### Görev Tanımı
Aşağıdaki 2022 tahminleri üzerine söyleşiyi, gösterilen son cümleden sonrasını yazarak tamamlayın.

### Metin Bölümü
━━━━━━━━━━━━━━━━━━━━━━━━━━━━━━

2022 İçin Tahmin: Nereye Gitmeli?

Yorum: Bazı siyaset bilimciler, bilim adamları ve çeşitli uzmanlar yakın zamanda gelecek yıl için aşağıdaki noktaları içeren ekonomik tahminler sağlamak için toplandılar. Avrupa’daki doğalgaz krizi daha da kötüleşecek; Avrupa, çelişkiler nedeniyle tamamen parçalanacak; AB’deki göçmen krizi şiddetlenecek; ABD’de hiperenflasyon artacak; Demokratlar ve Cumhuriyetçiler arasındaki çatışma daha da kötüye gidecek; salgın devam edecek; Suriye, Libya, Donbass, Karabağ’daki askeri çatışmalar ve Tayvan etrafındaki durum çözülemeyecek; Çin ile Amerika çatışması yoğunlaşarak devam edecek. Daha birçok nokta var.

Bütün bunlara bakışınız nedir?

Cevabım: Dünya çapında bir anlaşmazlık var.

Soru: Nereye gitmeli? Neler olduğuna bir bakın!

Cevap: Hiçbir yere gitmeye gerek yok. Hiçbir yere. Başka gezegen yok, kimse sizi bir yerlerde beklemiyor.

Bir gezegeni mahvettiniz ve şimdi başka bir gezegene mi uçacaksınız? Eğer Dünya’yı uzaydan gözlemliyor olsaydınız, en hafif deyimiyle bu Dünya’nın etrafında ne kadar çöp döndüğünü görürdünüz. Dünyanın kendisi tamamen kaplıdır.

Soru: Peki tüm bu tahminler ne olacak? Uzmanlar, siyaset bilimciler, en azından bir şeyler önermeliler.

Cevap: Hiçbir şey teklif edemezler. Bu sonuna kadar devam edecek. Aksine, ellerinde hiçbir şey olmadığını fark etmeye başlıyorlar. akılda, ruhta ve kalpte hiçbir şey yok. Asıl kriz burada başlıyor.

Soru: Peki, onların kalplerinde ve ruhlarında ortaya çıkacağını düşünüyor musunuz?

Cevap: Hayır. Bu büyük karışıklıklar ve büyük acılar gerektirir. Bundan kurtulamazlardı. Atom bombasının altında yatmaya razı olurlardı, hepsi bu.

Yorum: Ama bir şey sunarlardı, daha önce bir şey inşa edilmişti.

━━━━━━━━━━━━━━━━━━━━━━━━━━━━━━

### Gösterilen Kayıtlar
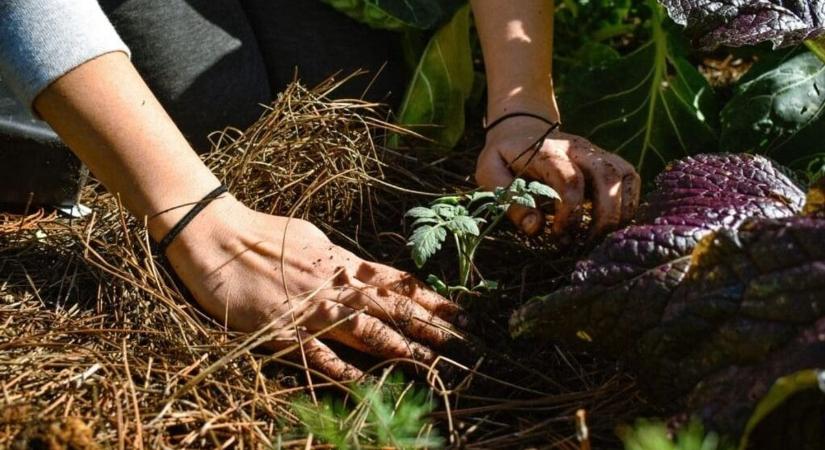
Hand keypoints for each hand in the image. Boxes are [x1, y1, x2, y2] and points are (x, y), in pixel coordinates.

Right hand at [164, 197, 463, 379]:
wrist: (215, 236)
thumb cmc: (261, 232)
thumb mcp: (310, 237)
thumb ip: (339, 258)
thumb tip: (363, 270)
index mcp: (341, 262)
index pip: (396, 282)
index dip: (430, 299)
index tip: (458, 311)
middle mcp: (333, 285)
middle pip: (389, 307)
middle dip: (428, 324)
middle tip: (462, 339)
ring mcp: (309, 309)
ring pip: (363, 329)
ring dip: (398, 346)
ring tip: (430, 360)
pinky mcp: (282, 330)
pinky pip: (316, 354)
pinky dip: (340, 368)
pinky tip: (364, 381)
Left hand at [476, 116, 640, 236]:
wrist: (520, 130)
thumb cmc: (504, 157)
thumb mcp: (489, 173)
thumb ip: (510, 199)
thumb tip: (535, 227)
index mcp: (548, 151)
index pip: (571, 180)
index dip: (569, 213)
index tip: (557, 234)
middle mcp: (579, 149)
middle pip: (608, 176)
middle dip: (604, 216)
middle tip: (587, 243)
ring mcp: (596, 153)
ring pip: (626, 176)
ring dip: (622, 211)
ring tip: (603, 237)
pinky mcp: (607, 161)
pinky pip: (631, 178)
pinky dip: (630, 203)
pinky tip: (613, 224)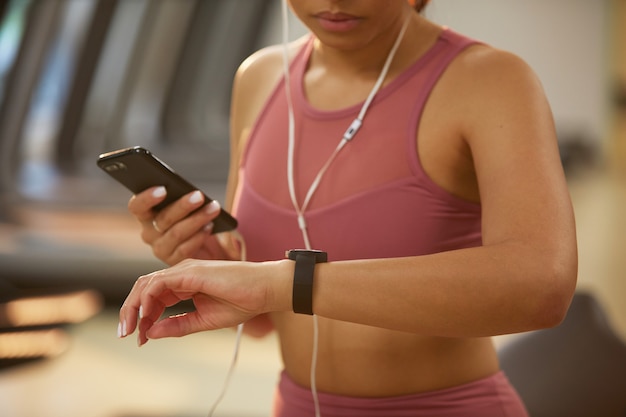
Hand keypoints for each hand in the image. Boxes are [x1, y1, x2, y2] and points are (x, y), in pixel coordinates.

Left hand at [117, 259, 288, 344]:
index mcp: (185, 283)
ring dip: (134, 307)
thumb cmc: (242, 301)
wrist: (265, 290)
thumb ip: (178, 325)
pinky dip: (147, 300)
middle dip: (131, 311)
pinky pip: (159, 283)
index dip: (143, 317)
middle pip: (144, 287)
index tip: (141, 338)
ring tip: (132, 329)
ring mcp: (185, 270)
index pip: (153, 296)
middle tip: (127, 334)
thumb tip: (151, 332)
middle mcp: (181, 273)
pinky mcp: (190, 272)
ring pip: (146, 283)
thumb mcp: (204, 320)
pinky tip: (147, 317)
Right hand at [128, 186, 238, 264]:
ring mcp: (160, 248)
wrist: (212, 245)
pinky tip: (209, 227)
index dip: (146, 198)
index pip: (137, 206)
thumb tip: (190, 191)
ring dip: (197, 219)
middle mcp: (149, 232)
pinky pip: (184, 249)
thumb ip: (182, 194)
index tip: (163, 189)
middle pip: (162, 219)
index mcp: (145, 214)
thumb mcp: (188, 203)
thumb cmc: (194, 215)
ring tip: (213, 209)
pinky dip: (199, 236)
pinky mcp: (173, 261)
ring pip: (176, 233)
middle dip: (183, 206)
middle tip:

━━━━━━━━━━━━━━━━━━━━━━━━━━━━━━

### Görev Çıktısı
Cevabım: O zaman daha saf oldukları içindi. Artık daha akıllılar. Sunacak hiçbir şeyleri olmadığının farkındalar.

Soru: Birdenbire insan aklının artık bütün bunları kavrayamayacağını mı hissediyorlar?

Cevap: İnsan zihni ancak mahvedebilir, bozabilir, kırabilir ve geleceği karanlık, kötü yapabilir.

Soru: Neden aklımıza böyle bir güven duygusu verildi?

Cevap: Böylece kafamız tamamen karışır ve aklımızın kesinlikle hiçbir değeri olmadığını fark ederiz. Sonuçta, insanı diğer tüm yaratılanlardan ayıran nedir? Akıl!

Kulağa çok saygın geliyor! Şimdi kim olduğunuzla gurur duyun. Kafanızda öyle bir mekanizma var ki, kalbinizde öyle büyük hisler var ki ama hepsi egoist, dar ve sıradan, küçük egoizmimize sabitlenmiş durumda. İşte bu yüzden hiçbir şey işe yaramıyor.

Soru: Gerçekten böyle mi? Kişinin fark etmesi gereken tek şey bu mu?

Cevap: Evet. Sadece bu, elinde hiçbir şey olmadığı, ya ölümdür, ya da… ama ölüm de bir seçenek değildir.

Soru: Elimizde ne var o zaman?

Cevap: Sadece aramızdaki ilişkilerde, komşunuzun sizin için kendinizden daha değerli olacağı, öylesine üst ilişkilere ulaşmak için birbirimize yakınlaşmaya doğru gitmek.

Soru: Öyle bir duruma gelelim ki aklımı bir kenara bırakıp sadece hislerle mi ilerleyeyim?

Cevap: Evet. Çünkü bugünkü aklımız bizi ancak daha derin bir egoizme sürükleyebilir ve daha büyük darbelere maruz bırakabilir.

Soru: Bunun akılla değil, kalple ilgili olduğunu mu söylüyorsunuz?

Cevap: Evet. Yazıldığı gibi ”Kalp anlar”. Akıl arzuları takip etmek zorundadır. İnsanın arzuları düzeltildiği ölçüde, bu ölçüye göre aklı onlarla çalışabilir. Ve doğru ortak yaşam bu olacaktır.

Soru: Demek üst akıl bizimle böyle oynuyor?

Cevap: Kesinlikle.

Soru: Aklımız bu üst aklın bir parçası mı değil mi?

Cevap: Bizim aklımız değil. Ama ona geleceğiz, zihnimizi ve duygularımızı üst akılla birleştirmeye geleceğiz.

İyi bir yıl olacak.

Soru: Bunun nasıl yapılacağı konusunda herhangi bir tavsiyeniz var mı?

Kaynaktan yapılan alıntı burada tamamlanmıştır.